Chavez's First Meeting with Fidel Paved the Way to ALBA

The growth of Latin American and Caribbean integration took off on a day like today 24 years ago, with the first meeting in Havana between Commander Fidel Castro and then Lieutenant Colonel Hugo Chavez.
On the night of December 13, 1994, the Jose Marti International Airport landing strip in Havana became the first stage of revolutionary agreement between Venezuela and Cuba, and a decade later it became a reality with the creation of the Bolivarian Alliance for the Peoples of Our Americas (ALBA).
Invited by the Simon Bolivar Cultural House and Havana Historian Eusebio Leal, the young Venezuelan military man, who then headed the Revolutionary Bolivarian Movement-200, which would take him to power five years later, arrived for the first time in Cuba and to his surprise, he was welcomed by the leader of the Cuban Revolution.
The book El Encuentro (The Meeting), by the Cuban authors Rosa Miriam Elizalde and Luis Baez, says that before landing a passenger asked Chavez about the possibility of meeting with Fidel, and his answer was accurate, 'Well, I would love to talk to him, to have the opportunity to exchange how the Venezuelan process is going' - He says with enthusiasm, but supposing it is something so remote, he chooses not to have illusions.
At the same time Chavez thought it is a very short stay, from the night of that Tuesday until early Thursday, and imagined that Fidel must be very busy.
'If I am not received by the Uruguayan leaders, who are not yet a government, and the Venezuelan Communist Party rejected me and does not even give me the word in their events, why should Fidel dedicate his precious time to me?', the text notes.
This visit was only the starting point of a great friendship, which led among other things to the signing on December 14, 2004, in Havana of the founding act of ALBA, an initiative that has been vital to foster the new geopolitics of Latin America and the Caribbean.
The consultation mechanism achieved true unity and integration standards, with solidarity and complementarity as the fundamental pillars supporting the new vision of humanism that, with the two great men's leadership, emerged in the twenty-first century.
The initiative in its 14 years, with the purpose of building, in diversity, a multipolar world without hegemonies has reaped fruits with the formation of such important bodies as the Community of Latin American and Caribbean States (CELAC) and Petrocaribe as an alliance in energy matters, among others.
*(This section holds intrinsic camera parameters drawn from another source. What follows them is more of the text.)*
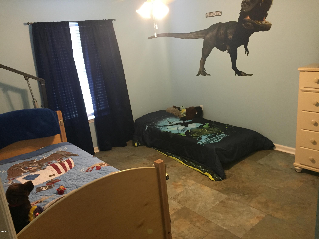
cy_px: 120
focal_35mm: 29
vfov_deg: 48.2
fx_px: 267
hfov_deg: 61.7
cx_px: 160
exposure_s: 1/30
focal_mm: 4.15
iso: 250
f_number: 2.2
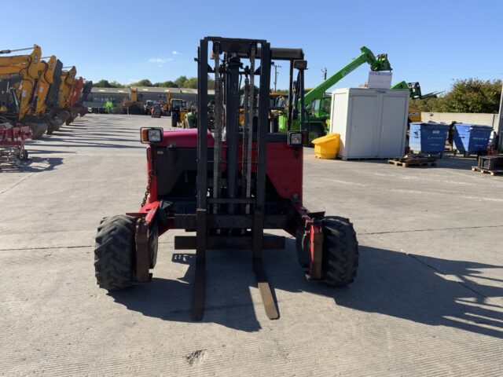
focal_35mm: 29
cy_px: 188
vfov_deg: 48.2
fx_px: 421
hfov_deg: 61.7
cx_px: 252
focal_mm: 3
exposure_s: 1/1451
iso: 16
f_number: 1.8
The story of that short trip to Havana ends in the same place where it began, the Jose Marti airport, and in Chavez's farewell with Fidel, the Venezuelan soldier puts on the red beret that crowns his gallant image and before boarding the plane he gives a military salute to the Cuban Commander in Chief, who reciprocated, to which the Bolivarian leader replied, 'Someday I will receive you in Venezuela as a friend, just as you did with me.